**Task inputs**:

[Start of section]

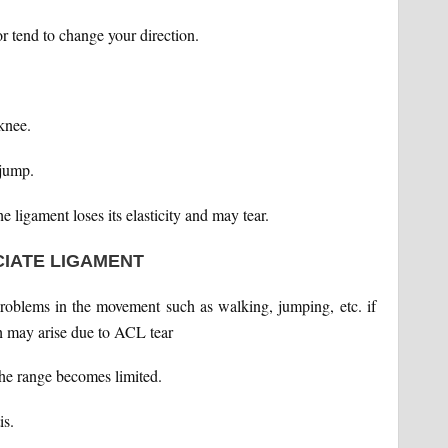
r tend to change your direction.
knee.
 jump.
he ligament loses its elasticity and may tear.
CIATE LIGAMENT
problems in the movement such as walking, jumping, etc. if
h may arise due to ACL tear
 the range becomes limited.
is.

[End of section]

**Problem to solve**: Please find every line in the records that contains the word "tear", and copy it out.

**Task answer**:
he ligament loses its elasticity and may tear.
h may arise due to ACL tear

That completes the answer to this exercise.